Теперь, проезжая мимо, Маша думала не о своих делах, а о художнике. Что с ним? Жив ли? Как помочь ему вернуть музу?
Наконец пришло решение. Маша позвонила давней знакомой, работавшей в местной газете, заручилась ее поддержкой и поздним вечером села за письмо.
Избегая обличающих подробностей, Маша поведала художнику, как радовали ее создаваемые им композиции. Просила продолжать, не сдаваться. Помня, что письмо прочитает весь город, Маша красочно описала несколько самых запомнившихся композиций, рассказала, как они помогали ей справляться с серыми буднями. В конце не выдержала и подписалась: «Маша».
Письмо было опубликовано и даже снабжено фотографией чучела (увы, в нынешнем его плачевном состоянии), оставалось только ждать.

***
Маша ехала из больницы. Тем же маршрутом, что и с работы. Мимо лужайки. Одна, теперь уже совсем одна.
Сергей ушел два дня назад, почуяв неладное. А кто бы остался? Маша тоже ушла бы, имей она выбор.

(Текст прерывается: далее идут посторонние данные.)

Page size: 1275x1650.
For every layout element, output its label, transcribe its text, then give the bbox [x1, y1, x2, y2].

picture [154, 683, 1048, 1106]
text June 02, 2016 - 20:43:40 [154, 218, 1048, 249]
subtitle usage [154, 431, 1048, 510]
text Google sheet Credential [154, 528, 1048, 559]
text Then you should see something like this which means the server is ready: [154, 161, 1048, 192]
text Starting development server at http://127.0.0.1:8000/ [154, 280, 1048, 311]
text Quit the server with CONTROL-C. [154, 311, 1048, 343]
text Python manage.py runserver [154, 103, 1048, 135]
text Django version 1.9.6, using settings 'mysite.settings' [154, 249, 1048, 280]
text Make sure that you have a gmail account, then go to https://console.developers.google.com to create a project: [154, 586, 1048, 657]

Но это ее жизнь, ее мечта, ее счастье материнства, всё принадлежит только ей. И это тоже.
Лужайка была совсем пуста. Исчез велосипед, исчезло чучело.

***
Маша ехала с работы в самый последний раз. Все дела окончены, проекты доведены до ума, без нее теперь точно справятся. Удалось разгрести тот казавшийся безнадежным завал, который она создала, пропав на целых две недели. Теперь можно было подумать о другом. Например, о том, что в гробу Гриша был всё так же похож на маленькую антикварную куклу, хотя теперь не было видно его огромных карих глаз. И о том, насколько гроб был меньше его кроватки. И о том, насколько чистым и неживым выглядел теперь Гриша, особенно по сравнению с истерзанной замызганной соской, которую Маша сунула в его восковые пальцы.
Теперь Маше не придется метаться между Сергеем и Гришей, теперь она потеряла обоих. И хорошо, хорошо, что не придется сожалеть. Потеряй она только одного, пришлось бы выбирать между оставшимся и забвением. А теперь всё так просто, так ясно. Просто доехать до дома, прибраться там, чтобы не было стыдно перед теми, кто ее обнаружит…
Маша не упивалась пафосными мечтами о собственных похоронах, как когда-то в юности. Будущее виделось ей холодным, определенным и строгим. Она не хотела умереть, она вообще ничего не хотела. Но от нее ничего и не зависело. Просто жизнь уже кончилась, а смерть еще не наступила. Но всё шло своим чередом, она делала то, что от нее требовалось.
Автобус подъехал к повороту. Из-за пушистой ели показалась поляна. Огромный неуклюжий медведь с коробом на спине стоял перед деревянной избушкой и благодарно махал автобусу хворостяной лапой, а из короба выглядывала девочка в сарафане и платочке. Маша.